The Born and Sant Pere

The pedestrianised Passeig del Born, the Born's main artery, is one of Barcelona's prettiest thoroughfares, bookended by a magnificent 19th-century market building and a glorious 14th-century church.

The Raval

Once a no-go area for tourists, the Raval is being transformed. Some of its gems have been around for years - Gaudí's medievalist Palau Güell was an early attempt at gentrification - but others are newer.

Montjuïc & Poble-sec

It's often left off visitors' itineraries, but the hill of Montjuïc merits a wander.

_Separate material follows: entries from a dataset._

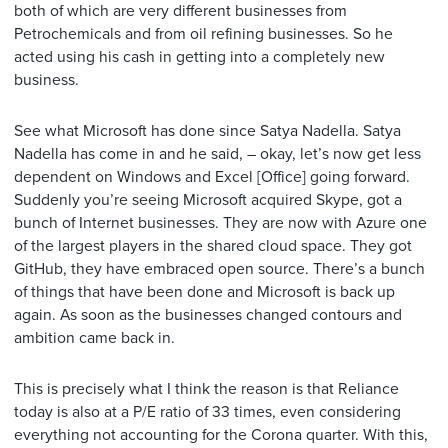
both of which are very different businesses from
Petrochemicals and from oil refining businesses. So he
acted using his cash in getting into a completely new
business.
See what Microsoft has done since Satya Nadella. Satya
Nadella has come in and he said, – okay, let’s now get less
dependent on Windows and Excel [Office] going forward.
Suddenly you’re seeing Microsoft acquired Skype, got a
bunch of Internet businesses. They are now with Azure one
of the largest players in the shared cloud space. They got
GitHub, they have embraced open source. There’s a bunch
of things that have been done and Microsoft is back up
again. As soon as the businesses changed contours and
ambition came back in.
This is precisely what I think the reason is that Reliance
today is also at a P/E ratio of 33 times, even considering
everything not accounting for the Corona quarter. With this,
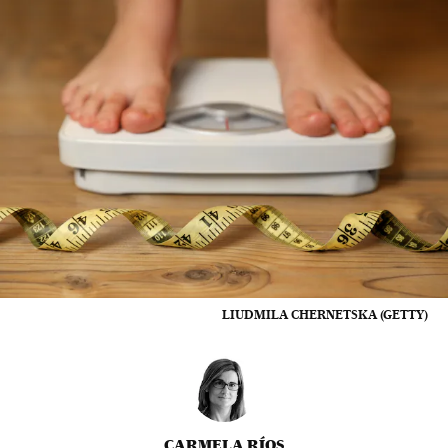
LIUDMILA CHERNETSKA (GETTY)
CARMELA RÍOS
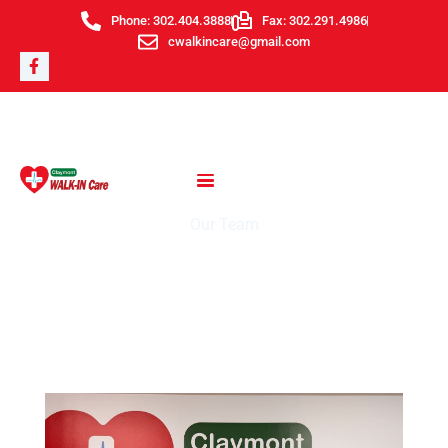
Skip
Phone: 302.404.3888
Fax: 302.291.4986
to
cwalkincare@gmail.com
F
content
a
c
e
b
o
o
k
-
f
Our Team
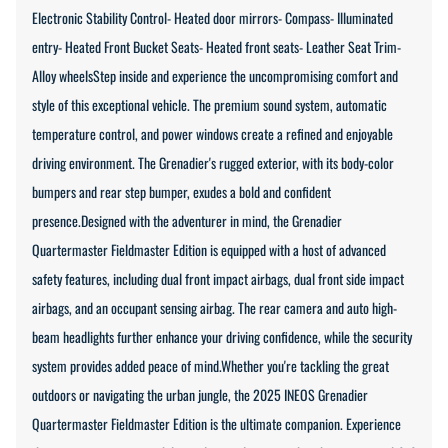
Electronic Stability Control- Heated door mirrors- Compass- Illuminated
entry- Heated Front Bucket Seats- Heated front seats- Leather Seat Trim-
Alloy wheelsStep inside and experience the uncompromising comfort and
style of this exceptional vehicle. The premium sound system, automatic
temperature control, and power windows create a refined and enjoyable
driving environment. The Grenadier's rugged exterior, with its body-color
bumpers and rear step bumper, exudes a bold and confident
presence.Designed with the adventurer in mind, the Grenadier
Quartermaster Fieldmaster Edition is equipped with a host of advanced
safety features, including dual front impact airbags, dual front side impact
airbags, and an occupant sensing airbag. The rear camera and auto high-
beam headlights further enhance your driving confidence, while the security
system provides added peace of mind.Whether you're tackling the great
outdoors or navigating the urban jungle, the 2025 INEOS Grenadier
Quartermaster Fieldmaster Edition is the ultimate companion. Experience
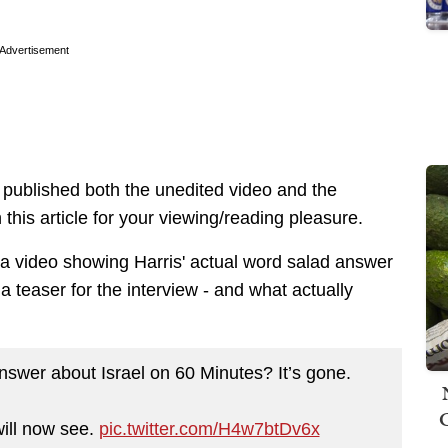
Advertisement
ublished both the unedited video and the
 this article for your viewing/reading pleasure.
s a video showing Harris' actual word salad answer
a teaser for the interview - and what actually
wer about Israel on 60 Minutes? It’s gone.
ill now see.
pic.twitter.com/H4w7btDv6x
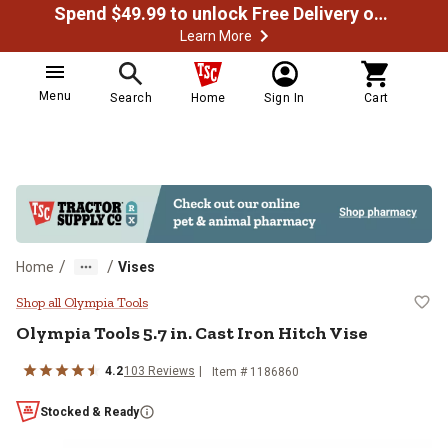
Spend $49.99 to unlock Free Delivery on most orders
Learn More
Menu
Search
Home
Sign In
Cart
/
/
Home
Vises
Olympia Tools 5.7 in. Cast Iron Hi
Shop all Olympia Tools
Olympia Tools
5.7 in. Cast Iron Hitch Vise
4.2
103
Reviews
Item #
1186860
Stocked & Ready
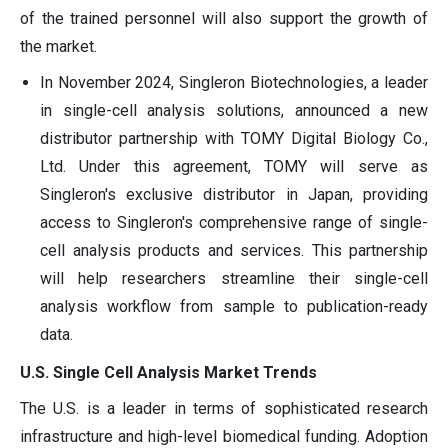
of the trained personnel will also support the growth of
the market.
In November 2024, Singleron Biotechnologies, a leader
in single-cell analysis solutions, announced a new
distributor partnership with TOMY Digital Biology Co.,
Ltd. Under this agreement, TOMY will serve as
Singleron's exclusive distributor in Japan, providing
access to Singleron's comprehensive range of single-
cell analysis products and services. This partnership
will help researchers streamline their single-cell
analysis workflow from sample to publication-ready
data.
U.S. Single Cell Analysis Market Trends
The U.S. is a leader in terms of sophisticated research
infrastructure and high-level biomedical funding. Adoption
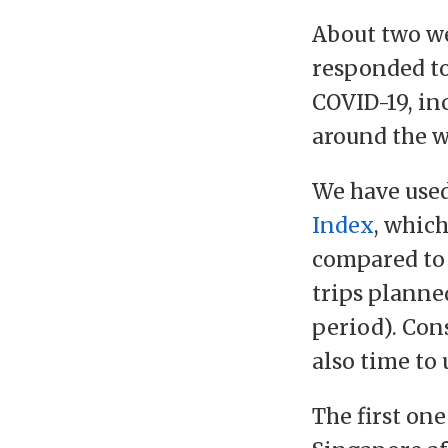
About two w
responded to
COVID-19, in
around the w
We have use
Index
, which
compared to 
trips planne
period). Cons
also time to 
The first one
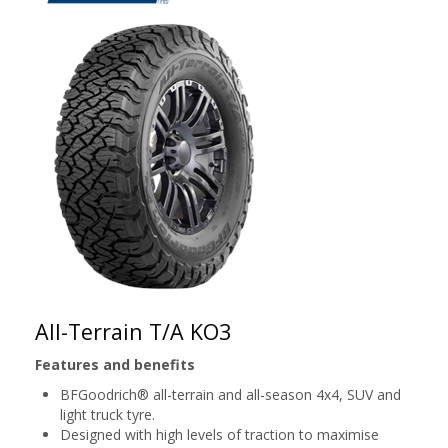
All-Terrain T/A KO3
Features and benefits
BFGoodrich® all-terrain and all-season 4x4, SUV and
light truck tyre.
Designed with high levels of traction to maximise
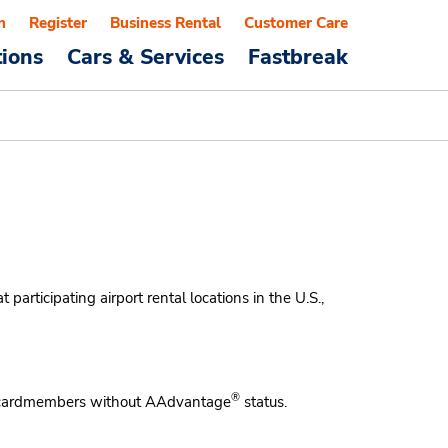
n
Register
Business Rental
Customer Care
tions
Cars & Services
Fastbreak
articipating airport rental locations in the U.S.,
®
ardmembers without AAdvantage
status.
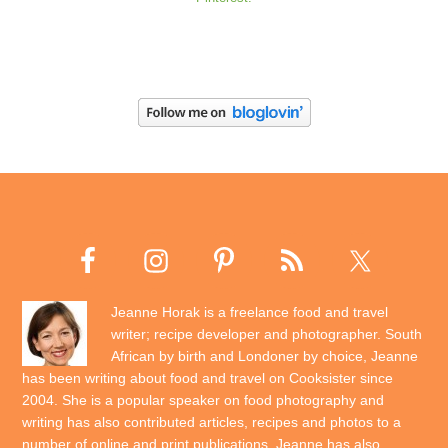
Jeanne Horak is a freelance food and travel
writer; recipe developer and photographer. South
African by birth and Londoner by choice, Jeanne
has been writing about food and travel on Cooksister since
2004. She is a popular speaker on food photography and
writing has also contributed articles, recipes and photos to a
number of online and print publications. Jeanne has also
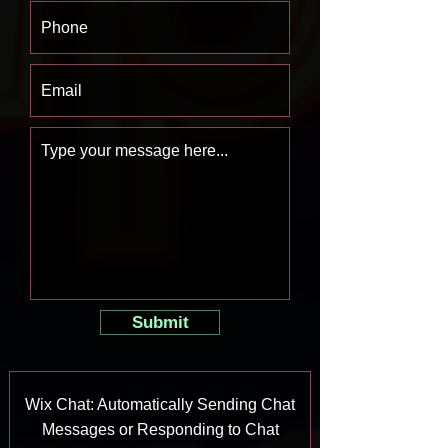
Submit
Wix Chat: Automatically Sending Chat
Messages or Responding to Chat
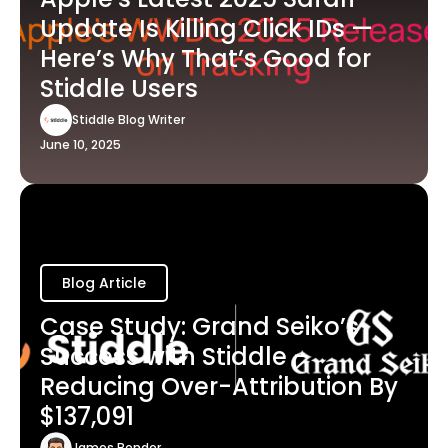
Update Is Killing Click IDs —
Here’s Why That’s Good for
Stiddle Users
Stiddle Blog Writer
June 10, 2025
Blog Article
Case Study: Grand Seiko’s
Success with Stiddle -
Reducing Over-Attribution By
$137,091
James Bender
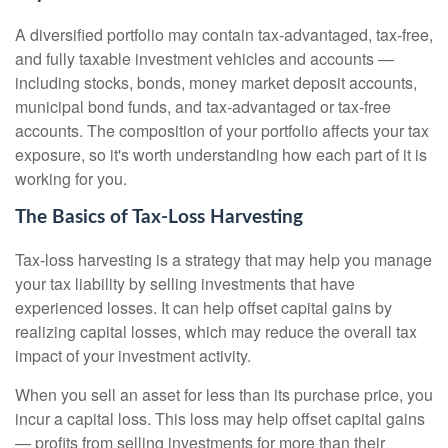
A diversified portfolio may contain tax-advantaged, tax-free,
and fully taxable investment vehicles and accounts —
including stocks, bonds, money market deposit accounts,
municipal bond funds, and tax-advantaged or tax-free
accounts. The composition of your portfolio affects your tax
exposure, so it's worth understanding how each part of it is
working for you.
The Basics of Tax-Loss Harvesting
Tax-loss harvesting is a strategy that may help you manage
your tax liability by selling investments that have
experienced losses. It can help offset capital gains by
realizing capital losses, which may reduce the overall tax
impact of your investment activity.
When you sell an asset for less than its purchase price, you
incur a capital loss. This loss may help offset capital gains
— profits from selling investments for more than their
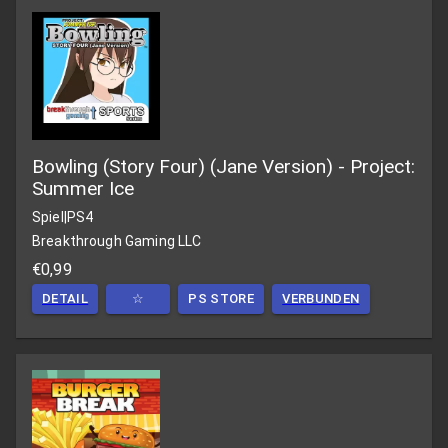
Bowling (Story Four) (Jane Version) - Project:
Summer Ice
Spiel
|
PS4
Breakthrough Gaming LLC
€0,99
DETAIL
☆
PS STORE
VERBUNDEN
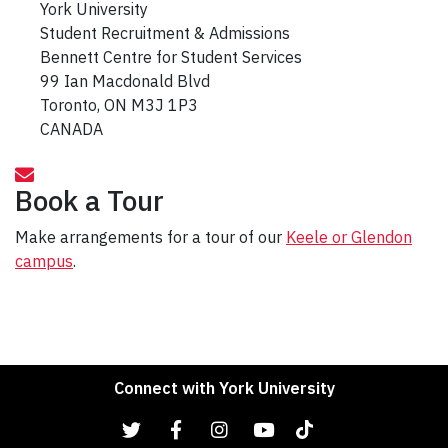
York University
Student Recruitment & Admissions
Bennett Centre for Student Services
99 Ian Macdonald Blvd
Toronto, ON M3J 1P3
CANADA
Book a Tour
Make arrangements for a tour of our
Keele or Glendon
campus
.
Connect with York University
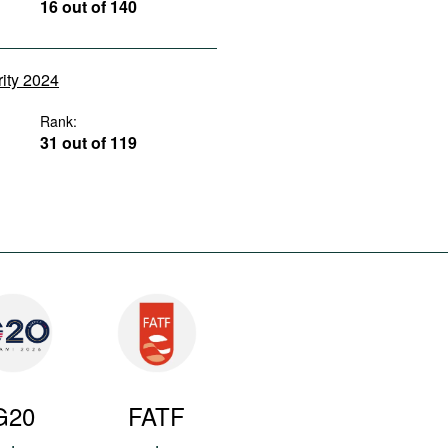
16 out of 140
rity 2024
Rank:
31 out of 119
G20
FATF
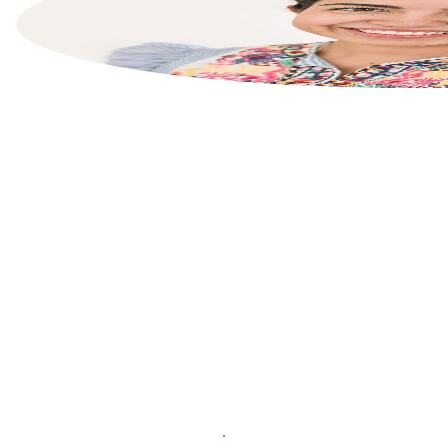
List your property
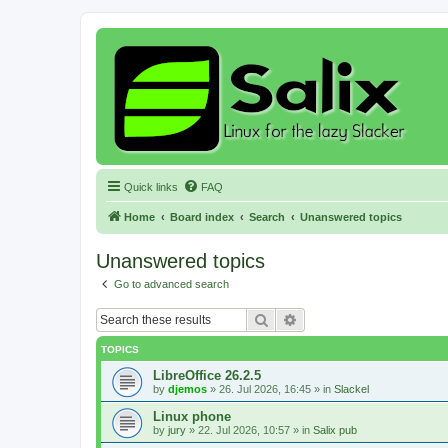
Quick links
FAQ
Home
Board index
Search
Unanswered topics
Unanswered topics
Go to advanced search
Search
Advanced search
TOPICS
LibreOffice 26.2.5
by
djemos
»
26. Jul 2026, 16:45
» in
Slackel
Linux phone
by
jury
»
22. Jul 2026, 10:57
» in
Salix pub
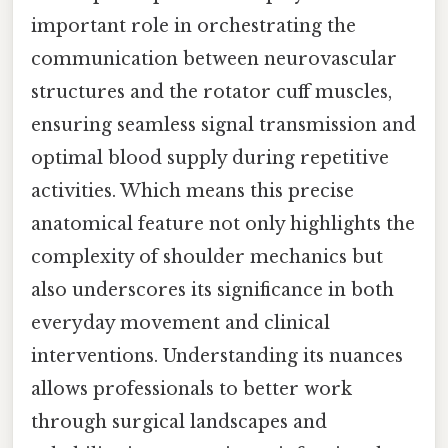
important role in orchestrating the
communication between neurovascular
structures and the rotator cuff muscles,
ensuring seamless signal transmission and
optimal blood supply during repetitive
activities. Which means this precise
anatomical feature not only highlights the
complexity of shoulder mechanics but
also underscores its significance in both
everyday movement and clinical
interventions. Understanding its nuances
allows professionals to better work
through surgical landscapes and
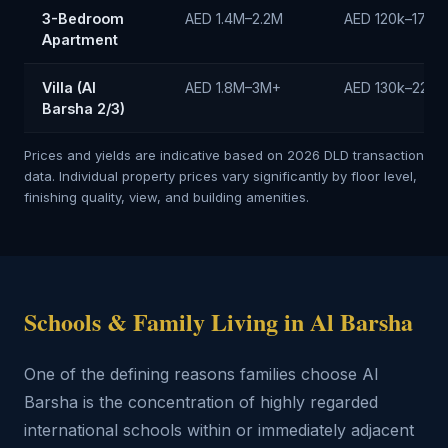
3-Bedroom
AED 1.4M–2.2M
AED 120k–170k/
Apartment
Villa (Al
AED 1.8M–3M+
AED 130k–220k
Barsha 2/3)
Prices and yields are indicative based on 2026 DLD transaction
data. Individual property prices vary significantly by floor level,
finishing quality, view, and building amenities.
Schools & Family Living in Al Barsha
One of the defining reasons families choose Al
Barsha is the concentration of highly regarded
international schools within or immediately adjacent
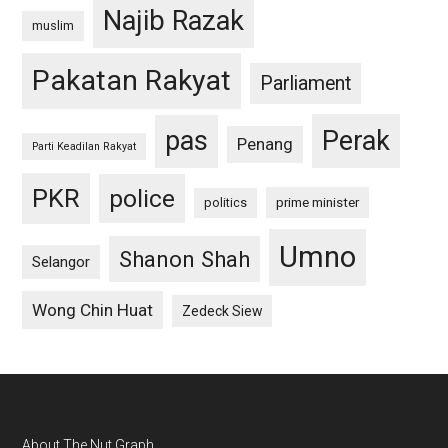
Najib Razak
muslim
Pakatan Rakyat
Parliament
pas
Perak
Penang
Parti Keadilan Rakyat
PKR
police
politics
prime minister
Umno
Shanon Shah
Selangor
Wong Chin Huat
Zedeck Siew
About The Nut Graph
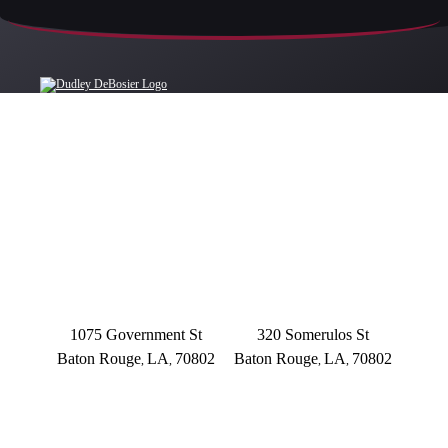
OFFICE LOCATIONS
BATON ROUGE
BATON ROUGE
Main Office
Somerulos
1075 Government St
320 Somerulos St
Baton Rouge
LA
70802
Baton Rouge
LA
70802
,
,
,
,
(225) 379-3333
(225) 379-3333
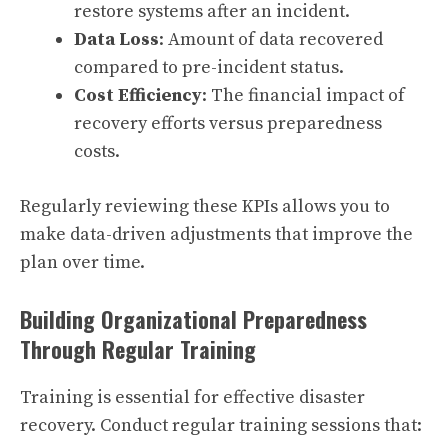
restore systems after an incident.
Data Loss
: Amount of data recovered
compared to pre-incident status.
Cost Efficiency
: The financial impact of
recovery efforts versus preparedness
costs.
Regularly reviewing these KPIs allows you to
make data-driven adjustments that improve the
plan over time.
Building Organizational Preparedness
Through Regular Training
Training is essential for effective disaster
recovery. Conduct regular training sessions that:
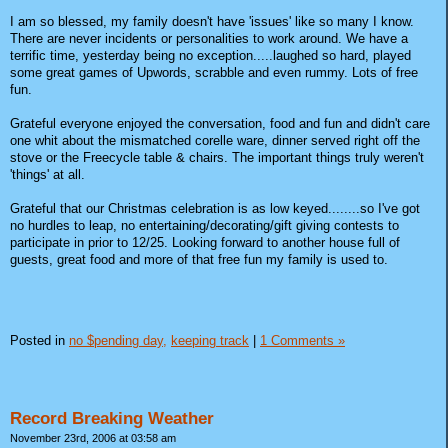
I am so blessed, my family doesn't have 'issues' like so many I know.
There are never incidents or personalities to work around. We have a
terrific time, yesterday being no exception.....laughed so hard, played
some great games of Upwords, scrabble and even rummy. Lots of free
fun.
Grateful everyone enjoyed the conversation, food and fun and didn't care
one whit about the mismatched corelle ware, dinner served right off the
stove or the Freecycle table & chairs. The important things truly weren't
'things' at all.
Grateful that our Christmas celebration is as low keyed........so I've got
no hurdles to leap, no entertaining/decorating/gift giving contests to
participate in prior to 12/25. Looking forward to another house full of
guests, great food and more of that free fun my family is used to.
Posted in
no $pending day,
keeping track
|
1 Comments »
Record Breaking Weather
November 23rd, 2006 at 03:58 am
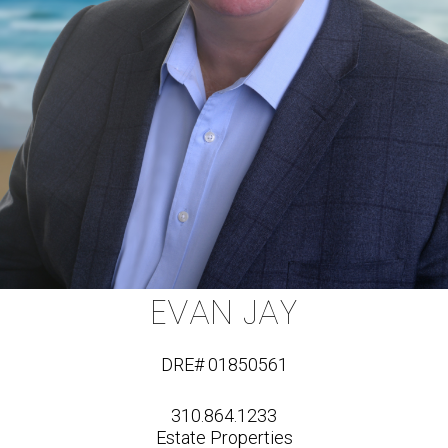
EVAN JAY
DRE# 01850561
310.864.1233
Estate Properties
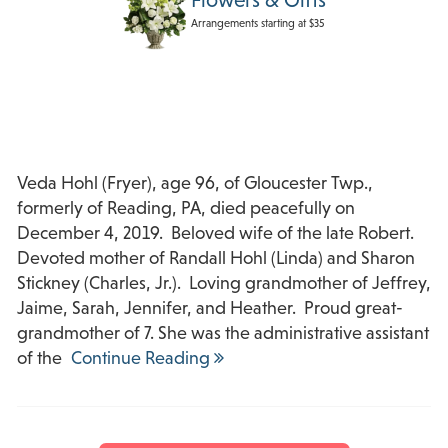
Arrangements starting at $35
Veda Hohl (Fryer), age 96, of Gloucester Twp.,
formerly of Reading, PA, died peacefully on
December 4, 2019. Beloved wife of the late Robert.
Devoted mother of Randall Hohl (Linda) and Sharon
Stickney (Charles, Jr.). Loving grandmother of Jeffrey,
Jaime, Sarah, Jennifer, and Heather. Proud great-
grandmother of 7. She was the administrative assistant
of the
Continue Reading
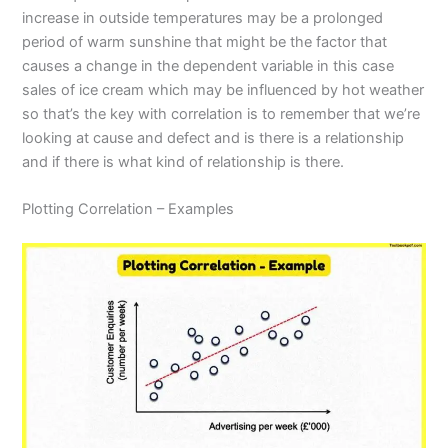
increase in outside temperatures may be a prolonged
period of warm sunshine that might be the factor that
causes a change in the dependent variable in this case
sales of ice cream which may be influenced by hot weather
so that’s the key with correlation is to remember that we’re
looking at cause and defect and is there is a relationship
and if there is what kind of relationship is there.
Plotting Correlation – Examples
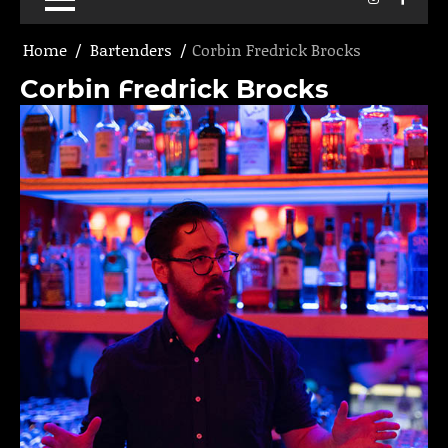
Home
Bartenders
Corbin Fredrick Brocks
Corbin Fredrick Brocks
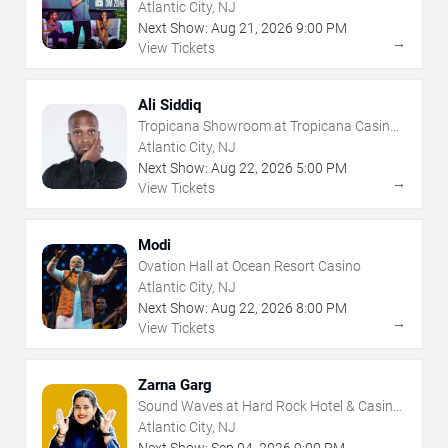
- Atlantic City
Atlantic City, NJ
Next Show:
Aug
21
,
2026
9:00 PM
→
View Tickets
Ali Siddiq
Tropicana Showroom at Tropicana Casino -
NJ
Atlantic City, NJ
Next Show:
Aug
22
,
2026
5:00 PM
→
View Tickets
Modi
Ovation Hall at Ocean Resort Casino
Atlantic City, NJ
Next Show:
Aug
22
,
2026
8:00 PM
→
View Tickets
Zarna Garg
Sound Waves at Hard Rock Hotel & Casino
- Atlantic City
Atlantic City, NJ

In summer, the hill is a few degrees cooler than the city below, and its many parks and gardens are excellent places for a shady picnic.

The Eixample

The Eixample is a Modernista showcase: its buildings include the Sagrada Família, La Pedrera and the Hospital de Sant Pau.

Gràcia

Gràcia was an independent town that was swallowed up as the city spread, but it retains its own identity and is one of the most popular and vibrant districts in the city.

Sarrià

Sarrià was its own independent town until 1921, when it was gobbled up by Barcelona and became the city's new uptown area, not only for its geographical location but also for its more posh homes, shops and restaurants.